Staging Runbook
Finance App staging runs in Google Cloud project finance-app-499623.
Services
| Service | Purpose |
|---|---|
financeapp-staging-web | React frontend |
financeapp-staging-api | NestJS backend |
financeapp-staging-docs | Docusaurus docs |
The Deploy Staging workflow prints the current public custom-domain URLs, fallback run.app URLs, and required DNS records after Terraform applies.
Public URLs
| Surface | URL |
|---|---|
| Frontend | https://luvi.solutions |
| Backend | https://api.luvi.solutions |
| Docs | https://docs.luvi.solutions |
Staging also uses Vertex AI Gemini for invoice classification and short voice-command interpretation, plus Speech-to-Text V2 latest_long for natural voice transcription. The runtime service account has roles/aiplatform.user and roles/speech.client.
Deploy
Push to main or run the Deploy Staging workflow manually. The workflow validates the repo, applies Terraform, writes Secret Manager versions from GitHub Actions secrets, builds images, deploys Cloud Run services, and prints URLs.
OAuth
Use Google OAuth client ID:
383429529163-s7cmatr4uhd4il898a9iujptk06n44vm.apps.googleusercontent.com
Authorized JavaScript origin:
https://luvi.solutions
Authorized redirect URI:
https://api.luvi.solutions/auth/google/callback
Custom Domain DNS
Cloud Run domain mappings are configured for luvi.solutions, api.luvi.solutions, and docs.luvi.solutions. The deploy workflow prints the DNS records to copy into GoDaddy after Terraform creates the mappings.
Secrets
Secret payloads live in GitHub Actions secrets and are written to Secret Manager during deployment.
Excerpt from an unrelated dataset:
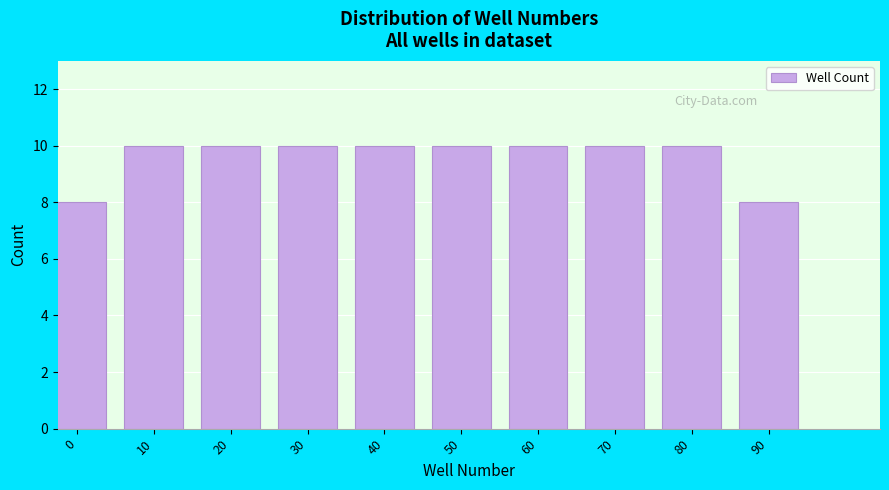

Reading left to right, transcribe all the data shown in this chart.

0=8	10=10	20=10	30=10	40=10	50=10	60=10	70=10	80=10	90=8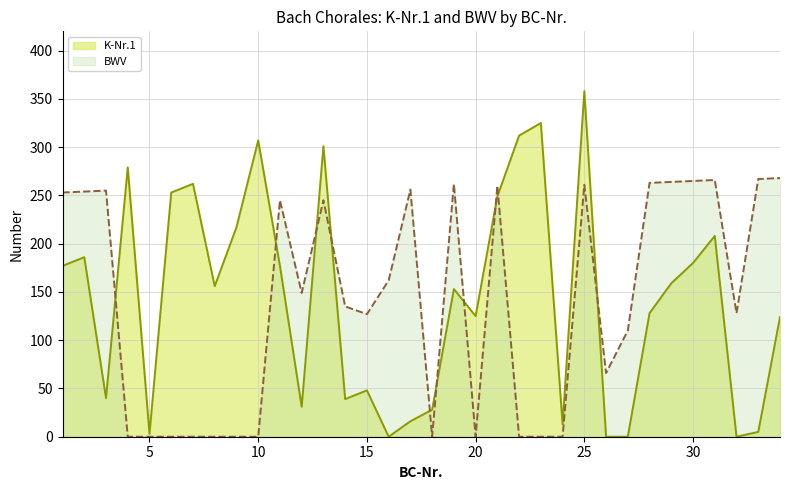

What is the difference between the maximum and minimum values in the BWV series?

268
Do not commit secret values.
Staging secret names include STAGING_DB_PASSWORD, STAGING_AUTH_JWT_SECRET, STAGING_GOOGLE_CLIENT_SECRET, and optional STAGING_GEMINI_API_KEY. Staging defaults to Vertex AI through the Cloud Run service account, so the Gemini API key is only needed if the provider is switched to Developer API mode.
Observability
Use /health for smoke checks and /ops/metrics for Prometheus-compatible metrics. Backend responses include x-request-id, and normalized error responses include requestId for log correlation.
Async invoice/PDF import classification emits structured lifecycle logs for queued, started, completed, and fallback-completed jobs without logging invoice row contents, extracted PDF text, prompts, model payloads, or user financial data.
Voice commands emit VoiceCommandInterpreted and VoiceCommandConfirmed lifecycle logs with metadata only. Do not log raw audio, transcripts, prompts, descriptions, category names, merchant names, or generated finance details.
The full operator runbook is maintained in root docs at docs/STAGING_RUNBOOK.md.